On ne pourra plus traiter Stéphane Dion de mauviette. Avec le Tournant vert qu’il vient de dévoiler, qu’il expliquera et défendra à toutes les tribunes au cours des prochains mois, il risque le tout pour le tout.
En présentant ce programme de réformes environnementalistes du système fiscal canadien, qui sera au coeur du programme électoral général de son Parti libéral, le chef justifie son opposition tactique au déclenchement d’élections prématurées au cours de la dernière année, il impose sa loi à ses troupes divisées, il force les Conservateurs à débattre du programme libéral au moins autant que des réalisations et des engagements du gouvernement, et il se pose en alternative crédible pour les électeurs néo-démocrates et verts dont les Libéraux ont besoin pour reprendre le pouvoir.
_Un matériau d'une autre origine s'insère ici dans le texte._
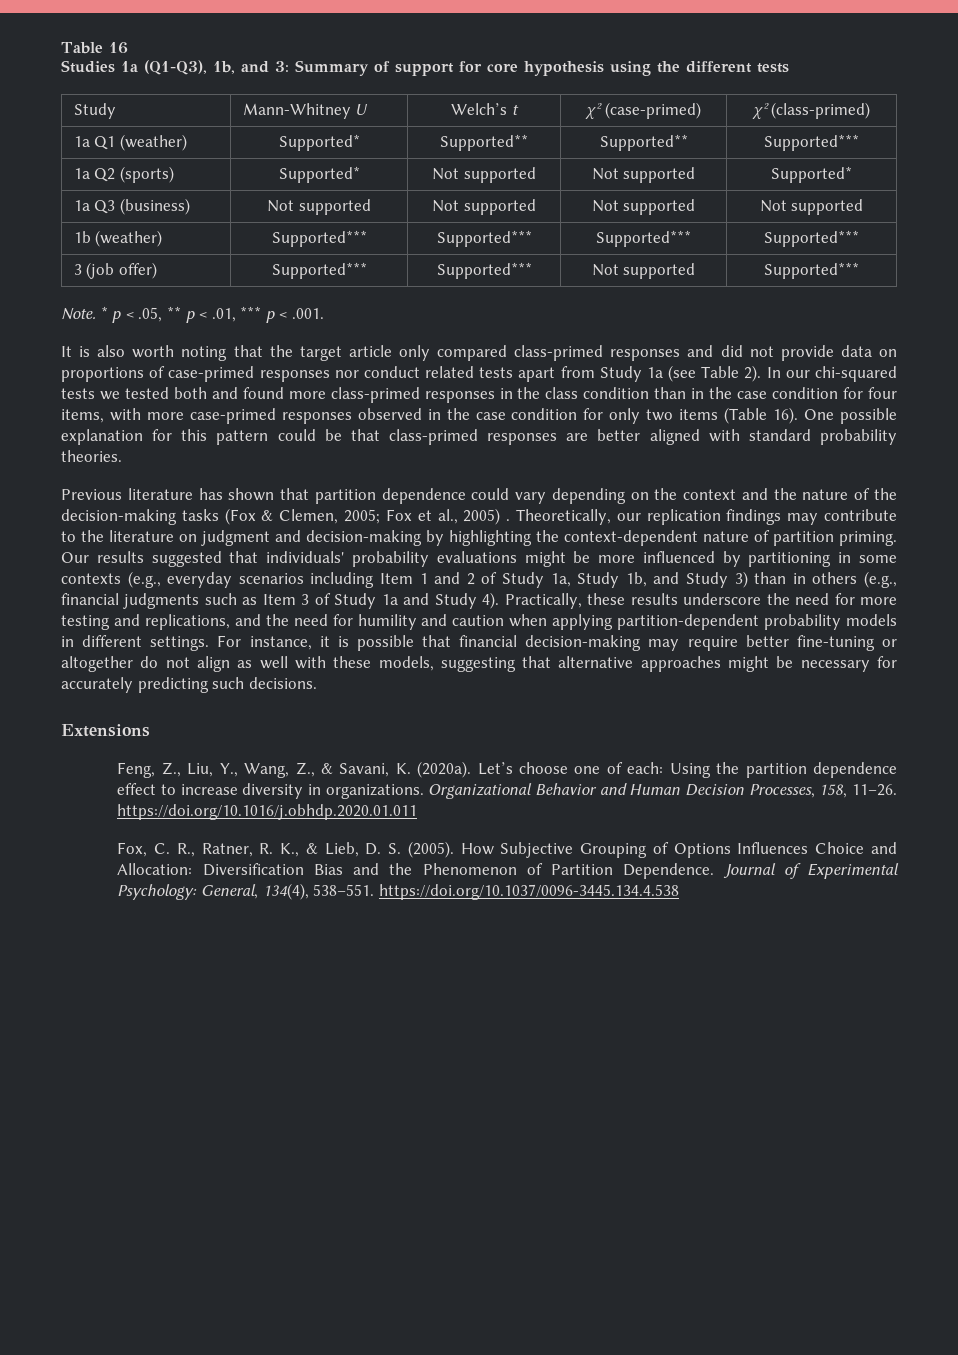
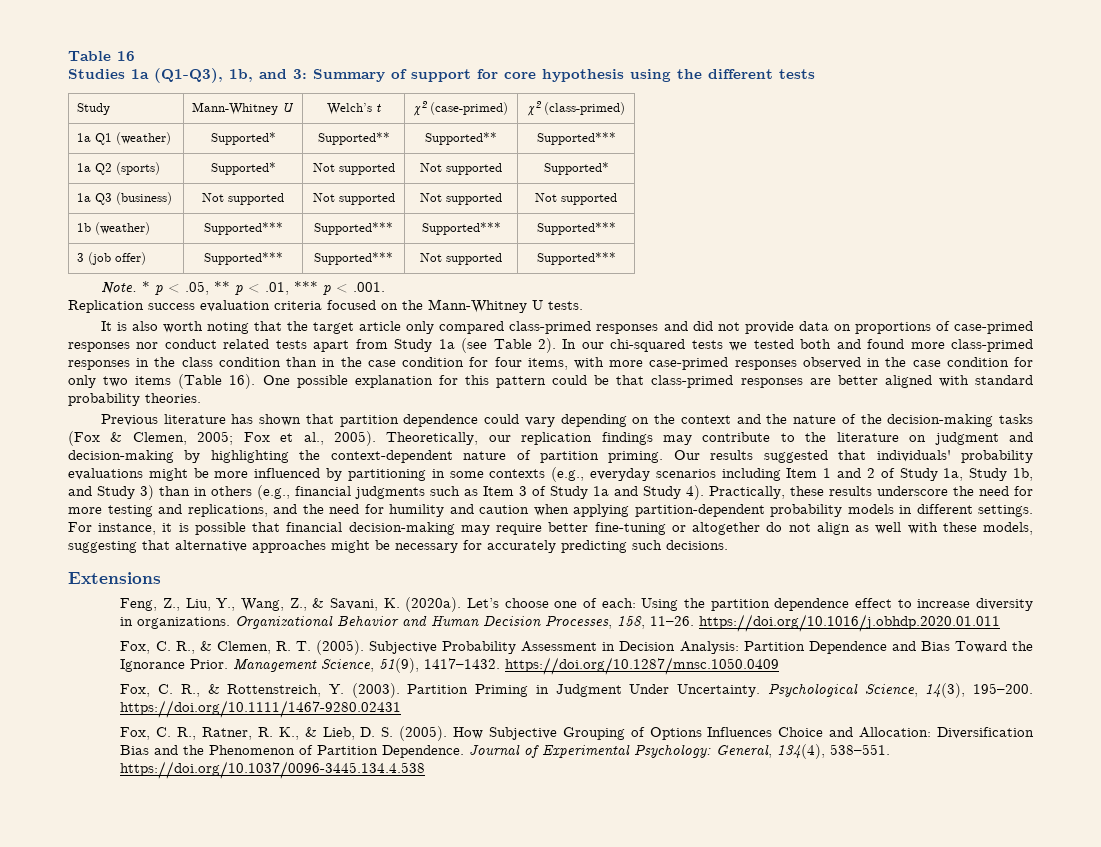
(325, 313) none -> [68,299,583,313] // Replication success evaluation criteria focused on the Mann-Whitney U tests.
[463,508,511,525] 2005) . -> [333,431,376,446] 2005).
(418, 812) none -> [120,640,1033,655] [120,657,780,675] [120,683,1033,698] [120,700,402,718] // Fox, C. R., & Clemen, R. T. (2005). Subjective Probability Assessment in Decision Analysis: Partition Dependence and Bias Toward the Ignorance Prior. Management Science, 51(9), 1417–1432. https://doi.org/10.1287/mnsc.1050.0409 // Fox, C. R., & Rottenstreich, Y. (2003). Partition Priming in Judgment Under Uncertainty. Psychological Science, 14(3), 195–200. https://doi.org/10.1111/1467-9280.02431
Les Conservateurs, qui avaient déjà entrepris d’exposer sa «taxe sur le carbone» pressentie comme une taxe sur «tout», devront rectifier le tir. Le Tournant vert des Libéraux met l’accent autant – voire davantage – sur les baisses, les crédits et les remboursements d’impôts aux particuliers et aux entreprises (totalisant environ 15 milliards $) que sur les nouvelles taxes «sur la pollution» (qui rapporteraient aussi environ 15 milliards $).
Les Libéraux ont ici une chance d’affronter les Conservateurs à armes égales sur la question de l’allègement du fardeau fiscal des Canadiens. Le Tournant vert récupère sans vergogne les arguments traditionnellement «conservateurs» voulant que les citoyens «méritent de conserver une plus grande part de leur revenu en payant moins d’impôts»!
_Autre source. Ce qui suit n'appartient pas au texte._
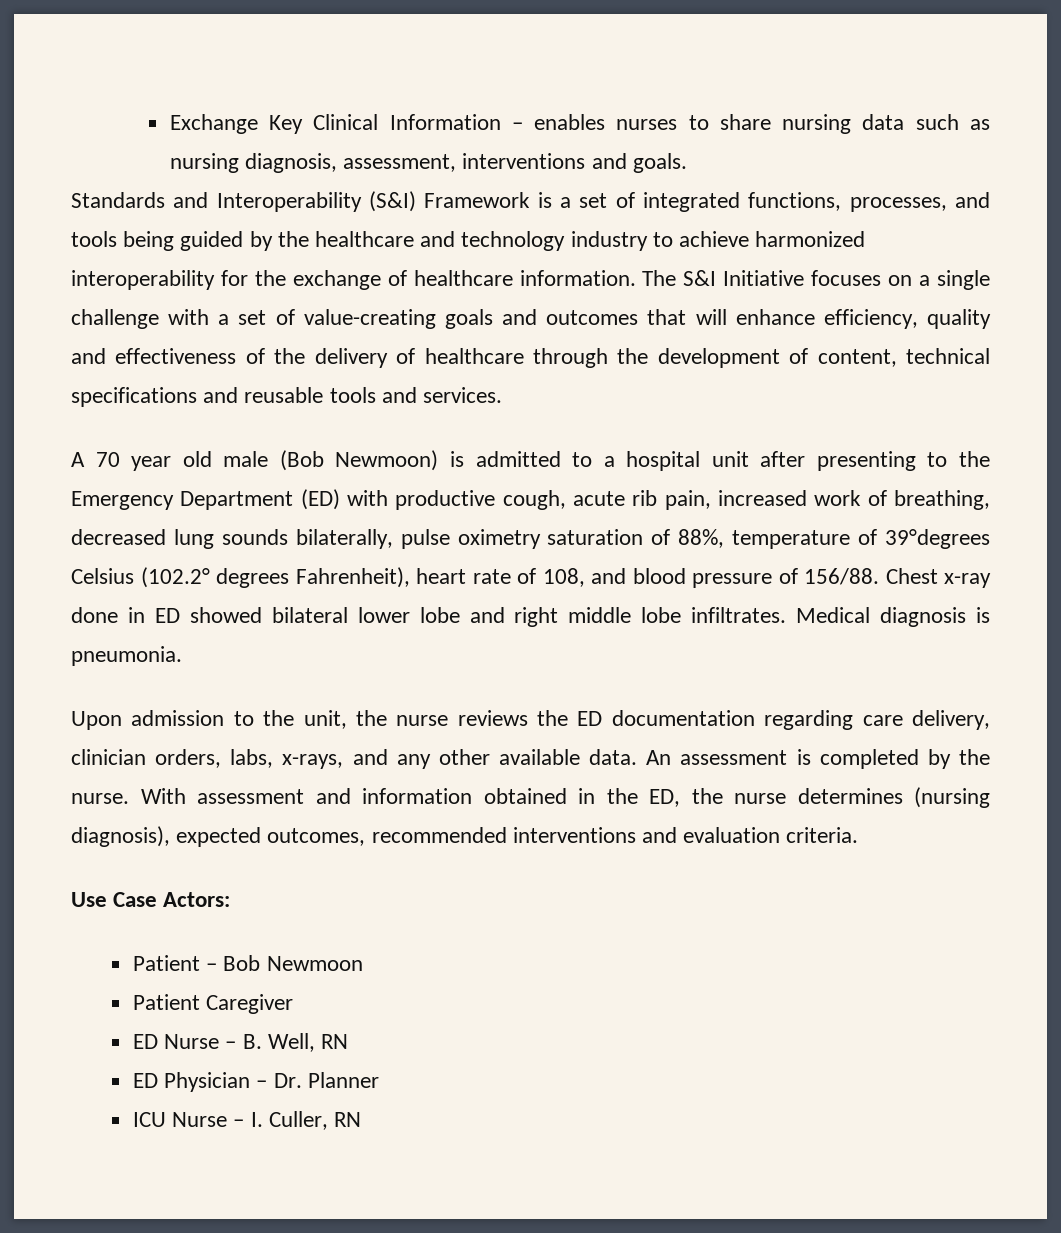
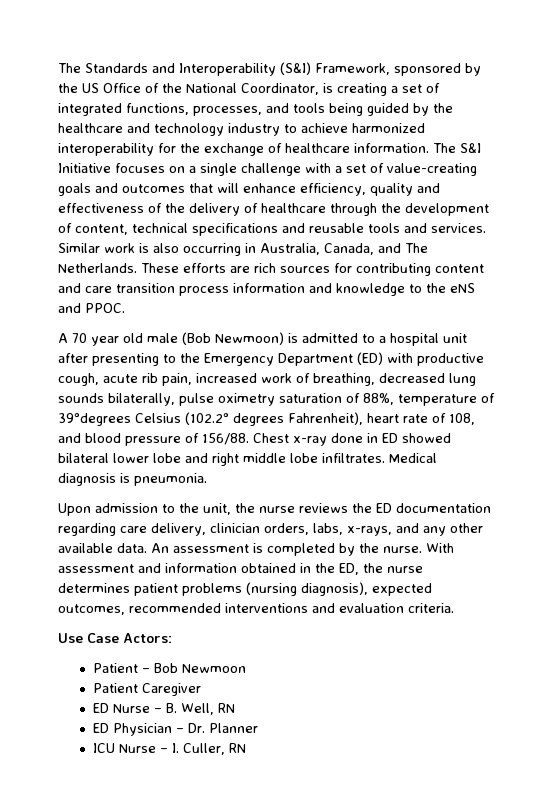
[169,114,991,134] [169,153,687,173] [71,191,552,212] Exchange Key Clinical Information – enables nurses to share nursing data such as nursing diagnosis, assessment, interventions and goals. // Standards and Interoperability (S&I) Framework is -> [58,62,481,76] [58,83,387,96] The Standards and Interoperability (S&I) Framework, sponsored by the US Office of the National Coordinator, is creating
(503, 395) none -> [58,243,428,256] [58,263,484,276] [58,283,475,296] [58,303,125,313] Similar work is also occurring in Australia, Canada, and The Netherlands. These efforts are rich sources for contributing content and care transition process information and knowledge to the eNS and PPOC.
(903, 796) none -> [134,583,242,596] patient problems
Stéphane Dion réussira-t-il à communiquer efficacement les aspects relativement compliqués, et parfois contradictoires, de cet ambitieux programme vert? C’est la plus grande inconnue. Il sera (il est déjà) vilipendé à gauche et à droite… Des notions «dépassées», se permet-il d’ailleurs de faire remarquer en appelant à la formation d’une «coalition non partisane» pour combler ce qu’il identifie plutôt comme un «fossé de générations» (entre les vieux qui ont pollué la planète et les jeunes qui la sauveront, faut-il comprendre).